Data for analysis:
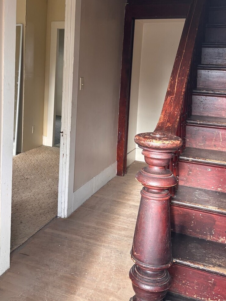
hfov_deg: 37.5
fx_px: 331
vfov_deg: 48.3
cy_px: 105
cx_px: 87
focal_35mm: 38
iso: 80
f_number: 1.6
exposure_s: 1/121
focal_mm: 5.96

---

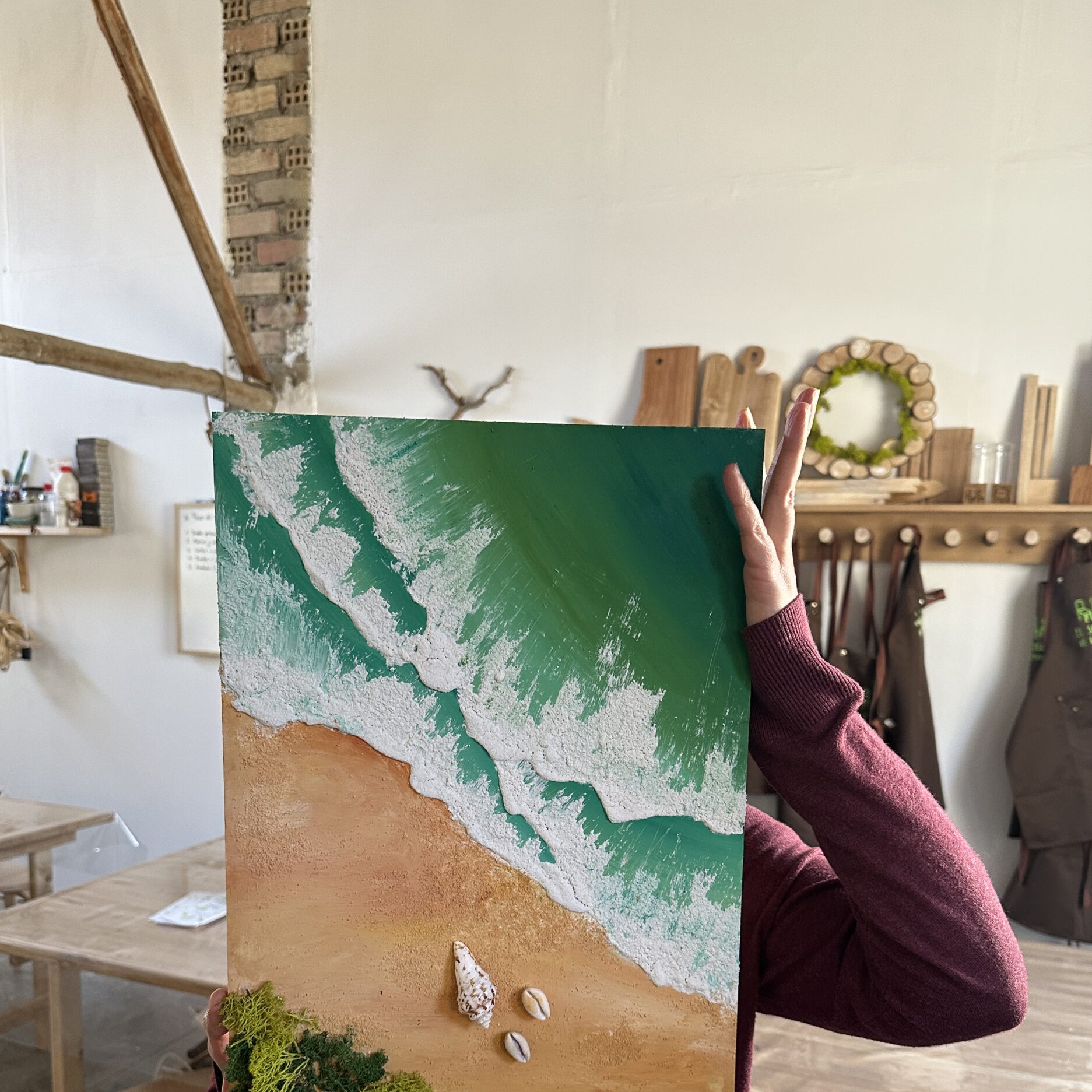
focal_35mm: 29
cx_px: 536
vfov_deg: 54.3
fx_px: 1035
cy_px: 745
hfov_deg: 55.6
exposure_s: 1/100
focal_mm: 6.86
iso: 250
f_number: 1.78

--

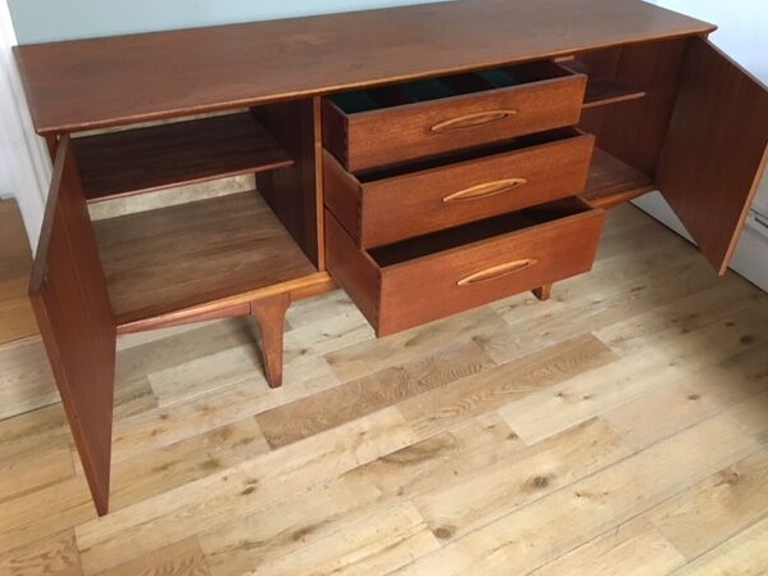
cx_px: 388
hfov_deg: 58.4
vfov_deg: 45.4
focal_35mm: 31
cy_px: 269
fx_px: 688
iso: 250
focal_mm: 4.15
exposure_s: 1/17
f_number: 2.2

What is needed:
Send back exactly the lines of the listing above starting at the one with "hfov_deg: 37.5" and ending at the one with "focal_mm: 5.96", inclusive, and no others.

Problem solution:
hfov_deg: 37.5
fx_px: 331
vfov_deg: 48.3
cy_px: 105
cx_px: 87
focal_35mm: 38
iso: 80
f_number: 1.6
exposure_s: 1/121
focal_mm: 5.96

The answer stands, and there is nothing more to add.